"""

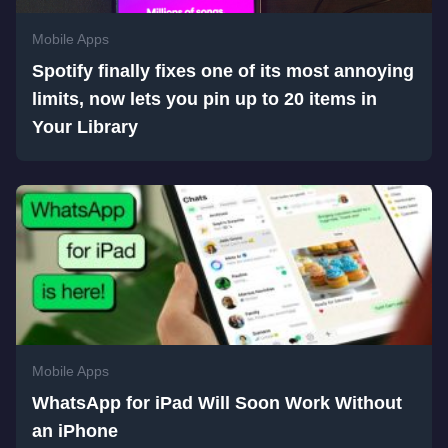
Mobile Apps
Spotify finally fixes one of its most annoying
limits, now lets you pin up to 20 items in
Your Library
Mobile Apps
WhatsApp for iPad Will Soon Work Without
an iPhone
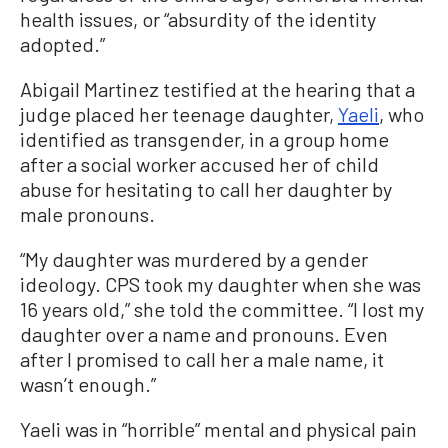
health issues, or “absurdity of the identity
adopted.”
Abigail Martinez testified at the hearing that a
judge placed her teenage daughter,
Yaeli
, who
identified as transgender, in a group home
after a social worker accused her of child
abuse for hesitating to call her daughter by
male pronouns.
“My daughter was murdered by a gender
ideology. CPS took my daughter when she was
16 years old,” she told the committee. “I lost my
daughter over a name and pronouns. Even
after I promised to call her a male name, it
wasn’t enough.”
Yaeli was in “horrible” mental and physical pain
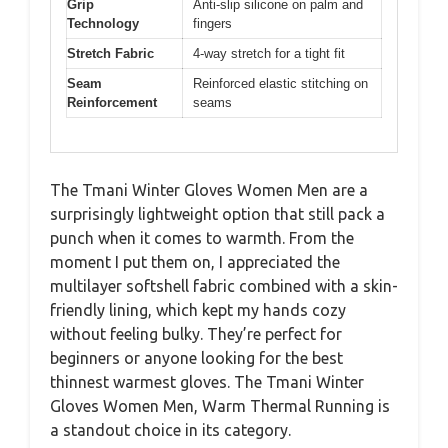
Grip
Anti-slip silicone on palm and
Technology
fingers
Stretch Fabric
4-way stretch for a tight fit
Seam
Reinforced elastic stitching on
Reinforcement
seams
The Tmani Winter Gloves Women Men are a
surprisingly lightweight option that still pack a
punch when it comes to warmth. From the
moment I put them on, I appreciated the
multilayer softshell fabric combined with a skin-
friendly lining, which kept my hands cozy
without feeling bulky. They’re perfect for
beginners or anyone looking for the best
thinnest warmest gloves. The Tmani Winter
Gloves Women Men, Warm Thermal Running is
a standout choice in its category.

"""

▸ DIRECTIVE
Copy out the text from every record above word for word, keeping the same line breaks, and leave the pictures out.

▸ RESULT OF THIS TASK
Mobile Apps
Spotify finally fixes one of its most annoying
limits, now lets you pin up to 20 items in
Your Library
Mobile Apps
WhatsApp for iPad Will Soon Work Without
an iPhone
health issues, or “absurdity of the identity
adopted.”
Abigail Martinez testified at the hearing that a
judge placed her teenage daughter,
Yaeli
, who
identified as transgender, in a group home
after a social worker accused her of child
abuse for hesitating to call her daughter by
male pronouns.
“My daughter was murdered by a gender
ideology. CPS took my daughter when she was
16 years old,” she told the committee. “I lost my
daughter over a name and pronouns. Even
after I promised to call her a male name, it
wasn’t enough.”
Yaeli was in “horrible” mental and physical pain
Grip
Anti-slip silicone on palm and
Technology
fingers
Stretch Fabric
4-way stretch for a tight fit
Seam
Reinforced elastic stitching on
Reinforcement
seams
The Tmani Winter Gloves Women Men are a
surprisingly lightweight option that still pack a
punch when it comes to warmth. From the
moment I put them on, I appreciated the
multilayer softshell fabric combined with a skin-
friendly lining, which kept my hands cozy
without feeling bulky. They’re perfect for
beginners or anyone looking for the best
thinnest warmest gloves. The Tmani Winter
Gloves Women Men, Warm Thermal Running is
a standout choice in its category.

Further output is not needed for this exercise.